En la debilidad de la voz

En la debilidad de la voz

Llenos están los periódicos de noticias alarmantes. Parece que padecemos los embates furiosos de una tormenta terrible que lo toca todo, lo destruye todo y acaba atacando la esperanza. Se leen sensatos trabajos periodísticos trayendo buenos consejos remediadores y clamando por un imperio de la razón, por una valiente e inconcesiva defensa de los valores patrios, tan abiertamente atacados, pero la voz… es tan débil…

Pensando en estas cosas me vino el recuerdo lejano de Daniel Santos, “El Anacobero” quien cantaba, refiriéndose a la voz: “Cuando yo pienso que la voz dura tan poco/ me vuelvo loco y me duele el corazón”.

Yo sé que la voz de la prensa tiene un poder indudable, pero su fuerza está condicionada a que se ajuste en el momento exacto a las tendencias latentes de la población y las autoridades.

La prensa es un “cuarto poder”, a veces, no siempre.

La fuerza de su voz está condicionada por las circunstancias, cuyas esencias suelen estar sumergidas.

Se suele tener el “J’ accuse” de Emile Zola contra el tribunal que actuó en el caso de Alfred Dreyfus, como ejemplo del poder de la prensa. Pero existía una corriente de opinión pública a favor del condenado a prisión en la Isla de Diablo. Se revisó el caso y fue absuelto con todos los honores. Ya cerca en la historia está el hecho de dos periodistas del Washington Post que destaparon el caso de Watergate, lo que le costó la presidencia a Richard Nixon.

¿Poder de la prensa? Sí. Pero con las cosas claras. Aquí todo se mantiene en una sospechosa oscuridad. Se conocen los delitos y los delincuentes, las monumentales riquezas injustificables, pero todo se mueve sobre el terreno cenagoso de los altos y medianos poderes, que están embarrados de lodo, o salpicados.

(DATOS)
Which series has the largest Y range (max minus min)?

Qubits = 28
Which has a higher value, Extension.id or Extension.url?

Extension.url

...

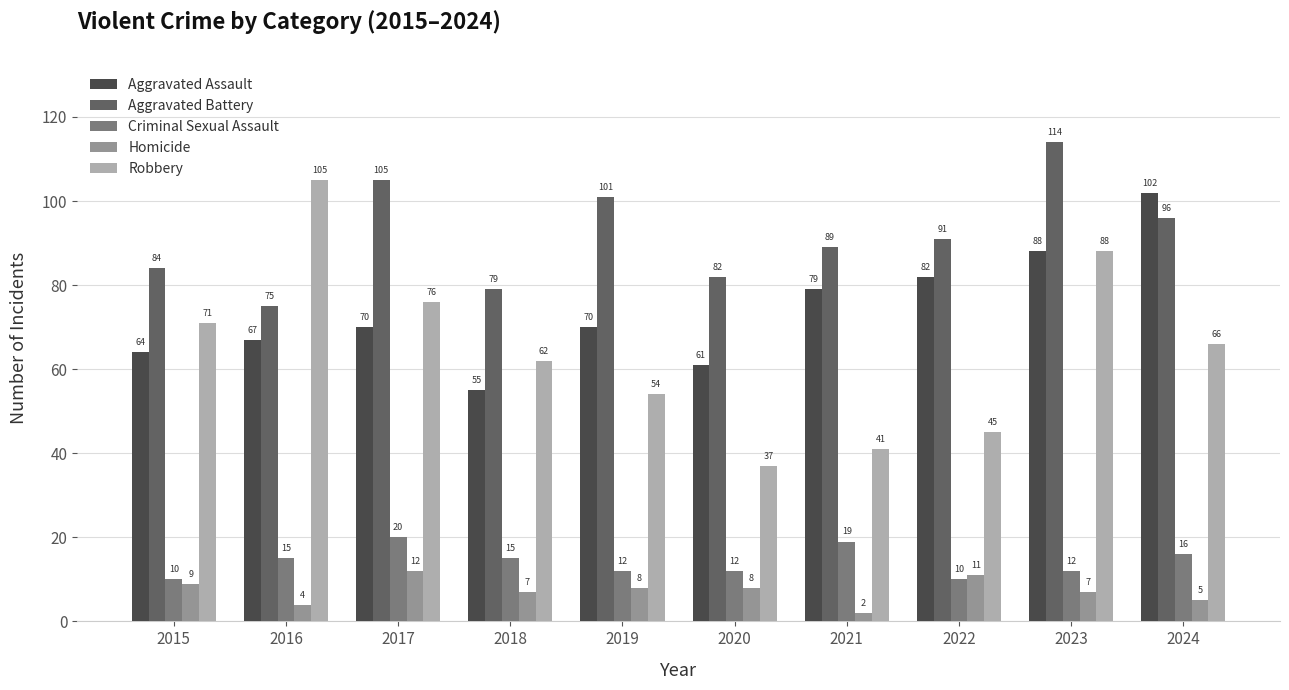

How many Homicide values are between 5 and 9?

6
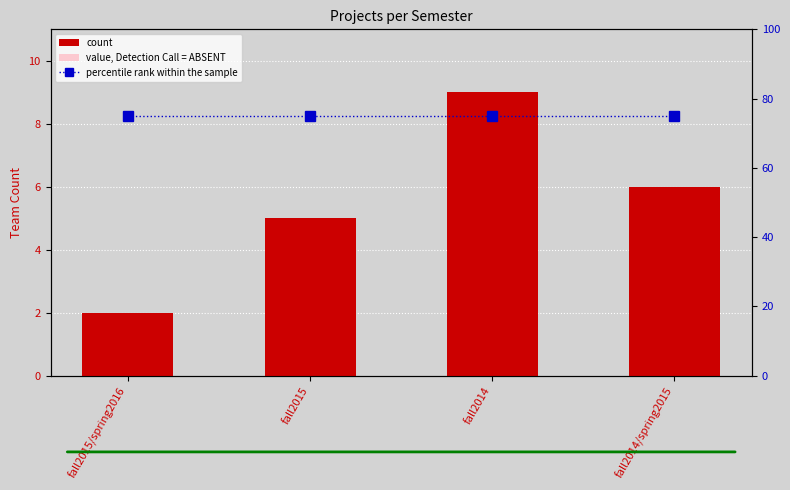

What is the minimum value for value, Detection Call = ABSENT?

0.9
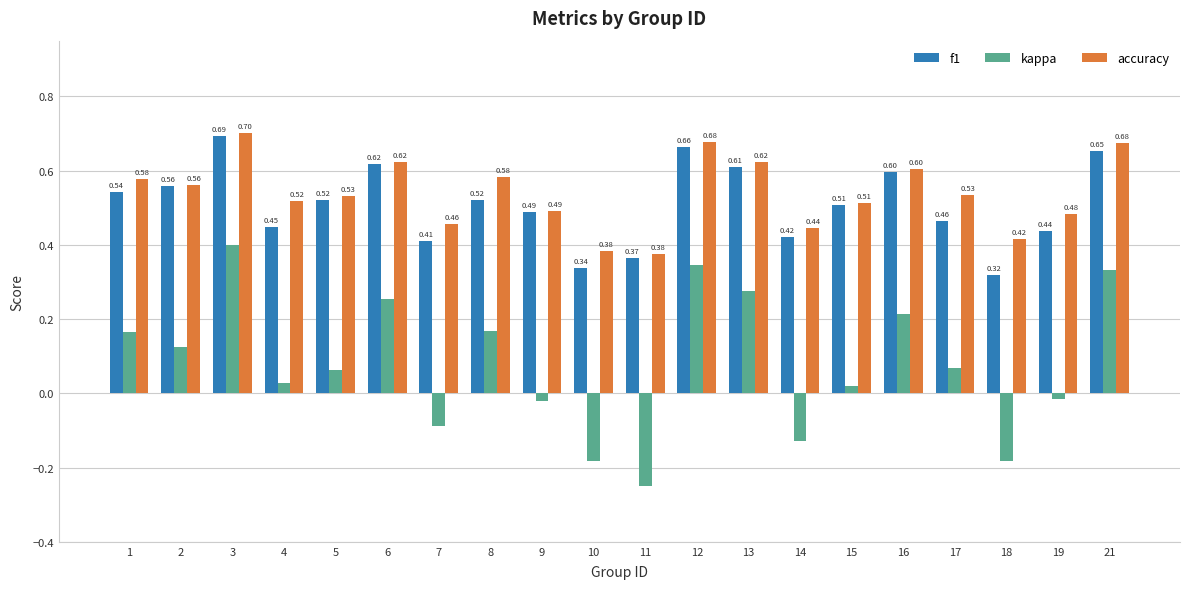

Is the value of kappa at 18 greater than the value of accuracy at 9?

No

(TAREAS)
- a) Reescribe el artículo sobre la voz de la prensa desde "Yo sé que la" hasta "y las autoridades.", ambos incluidos, y cambia "población" por "ciudadanía".
- b) Traduce al inglés esta oración del artículo sobre la voz de la prensa: "La prensa es un “cuarto poder”, a veces, no siempre."
- c) Prosigue el artículo sobre la voz de la prensa a partir de su última oración.

(RESPUESTAS EN ORDEN)
- a)
Yo sé que la voz de la prensa tiene un poder indudable, pero su fuerza está condicionada a que se ajuste en el momento exacto a las tendencias latentes de la ciudadanía y las autoridades.

- b) The press is a "fourth estate," sometimes, not always.

- c)
Se trata de mucha gente.

Uno se pregunta si vale la pena escribir acerca de la corrupción, denunciando culpables, porque ya la población los conoce y se balancea entre conveniencias, dudando si con la extensión y magnitud de la torre de delitos que se ha levantado, sirva de algo seguir lloviendo sobre mojado, buscando el cese de estas acciones criminales.

Hemos llegado a un punto en que hablar de moral, honradez, decencia, pudor, suena como fantasía de un sueño primaveral.

En estos días en que celebramos un nuevo aniversario de la Independencia nacional, el ideal de Patria de Juan Pablo Duarte todavía es una ilusión no cumplida.

No nos comportamos bien.

Encima tenemos el problema haitiano.

Tratarlo con delicadeza o timidez para no alimentar el fuego maligno que los vecinos han sabido encender en la opinión mundial, acusándonos de xenófobos mientras el país está inundado de haitianos que ya suman millones, no es política que convenga. Ya se ha visto. La actitud del haitiano es arrogante y el dominicano es tímido en hacerse respetar conforme a las leyes y a su soberanía.

Este jueves 26 de febrero, la primera página de este periódico trae una foto terrible: en Puerto Príncipe, durante una marcha popular contra nuestra Embajada, que fue atacada, un ciudadano haitiano subió al lugar donde estaba la bandera dominicana, la quitó y en su lugar trató de poner la haitiana.

Nos han abofeteado.

¿Queremos más?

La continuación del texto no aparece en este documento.